Specify optional comma-separated pairs of `Name,Value` arguments. `Name` is the argument name and `Value` is the corresponding value. `Name` must appear inside single quotes (`' '`). You can specify several name and value pair arguments in any order as `Name1,Value1,...,NameN,ValueN`.

### `'Arithmetic'` — Value types:`‘double'` | `'single'` | `'fixed'`

For filter System object inputs only, specify the arithmetic used during analysis. When you specify `'double'` or `'single'`, the function performs double- or single-precision analysis. When you specify `'fixed'` , the arithmetic changes depending on the setting of the `CoefficientDataType` property and whether the System object is locked or unlocked.

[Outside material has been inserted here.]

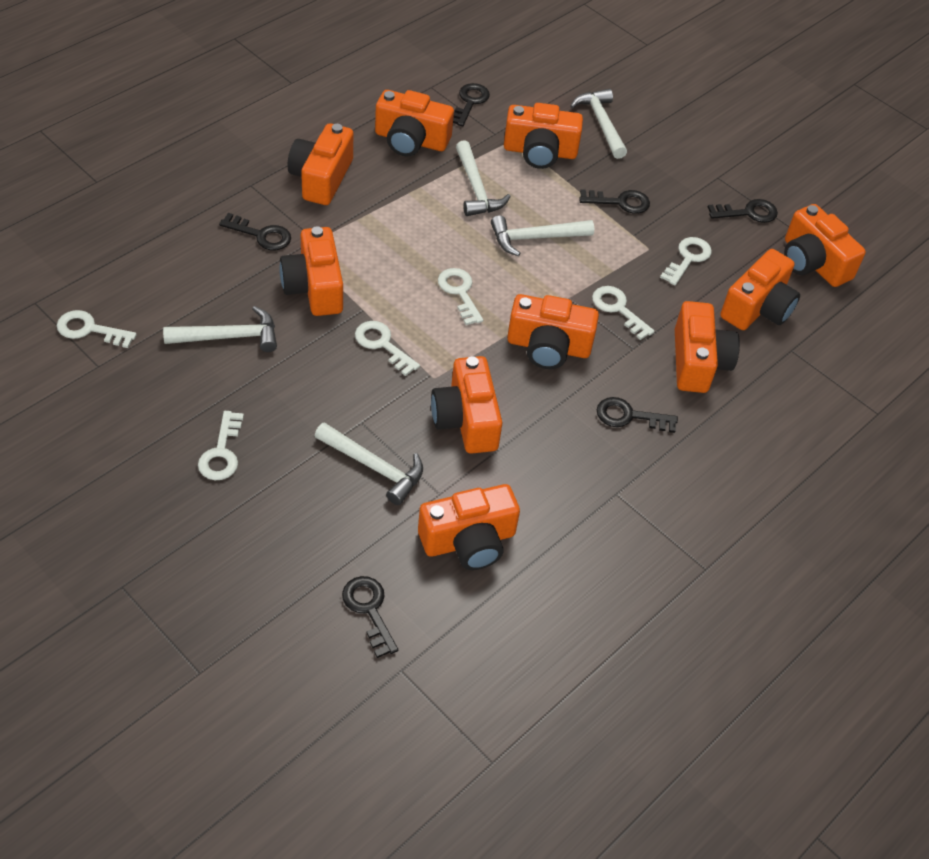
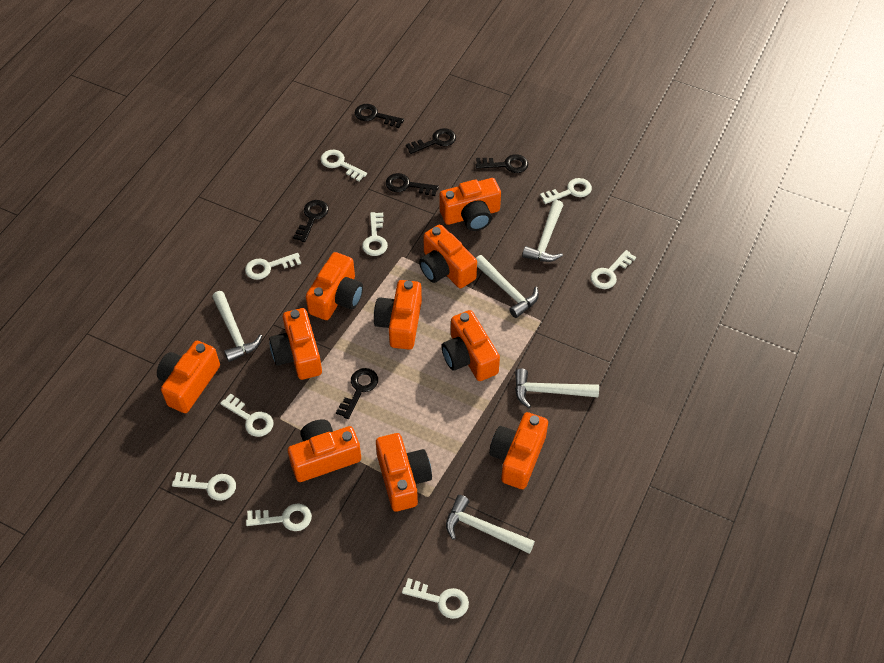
white key: 6 -> 9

When you do not specify the arithmetic for non-CIC structures, the function uses double-precision arithmetic if the filter System object is in an unlocked state. If the System object is locked, the function performs analysis based on the locked input data type. CIC structures only support fixed-point arithmetic.

## Output Arguments

 `h` Complex, `n`-element frequency response vector. If `hfilt` is a vector of filters, `h` is a complex, `length(hfilt)`-by-`n` matrix of frequency response vectors corresponding to each filter in `hfilt`. If `n` is not specified, the function uses a default value of 8192. `w` Frequency vector of length `n`, in radians/sample. `w` consists of `n` points equally spaced around the upper half of the unit circle (from 0 to π radians/sample). If `n` is not specified, the function uses a default value of 8192.

## Examples

Plot the estimated frequency response of a filter. This example uses discrete-time filters, but `hd` can be any `dfilt` object, or filter System object. First plot the results for one filter.

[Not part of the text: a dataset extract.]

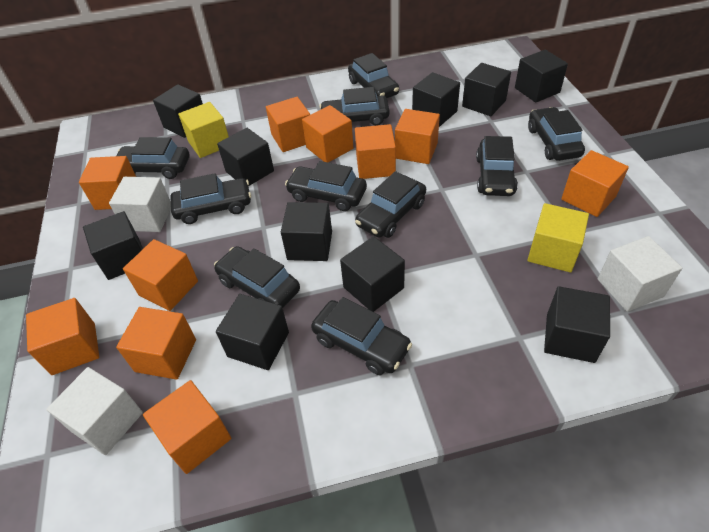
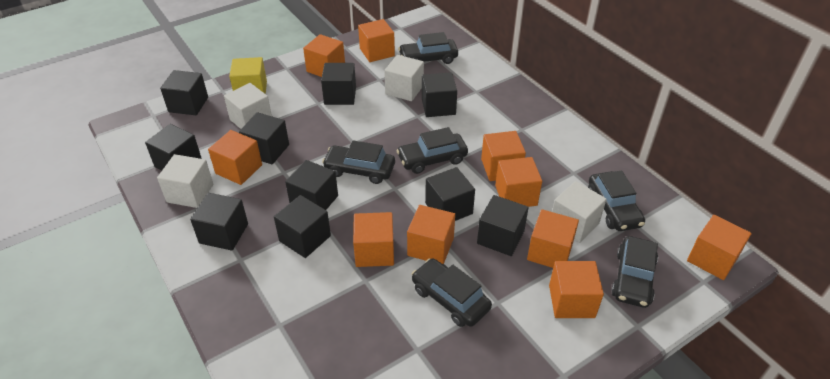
black car: 10 -> 6
white cube: 3 -> 4
yellow cube: 2 -> 1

```b = fir1(80,0.5,kaiser(81,8)); hd = dfilt.dffir(b); freqz(hd); ```

If you have more than one filter, you can plot them on the same figure using a vector of filters.

```b = fir1(40,0.5,kaiser(41,6)); hd2 = dfilt.dffir(b); h = [hd hd2]; freqz(h); ```

expand all

### Tips

There are several ways of analyzing the frequency response of filters. `freqz` accounts for quantization effects in the filter coefficients, but does not account for quantization effects in filtering arithmetic. To account for the quantization effects in filtering arithmetic, refer to function `noisepsd`.

### Algorithms

`freqz` calculates the frequency response for a filter from the filter transfer function Hq(z). The complex-valued frequency response is calculated by evaluating Hq(ejω) at discrete values of w specified by the syntax you use. The integer input argument `n` determines the number of equally-spaced points around the upper half of the unit circle at which `freqz` evaluates the frequency response. The frequency ranges from 0 to π radians per sample when you do not supply a sampling frequency as an input argument. When you supply the scalar sampling frequency `fs` as an input argument to `freqz`, the frequency ranges from 0 to `fs`/2 Hz.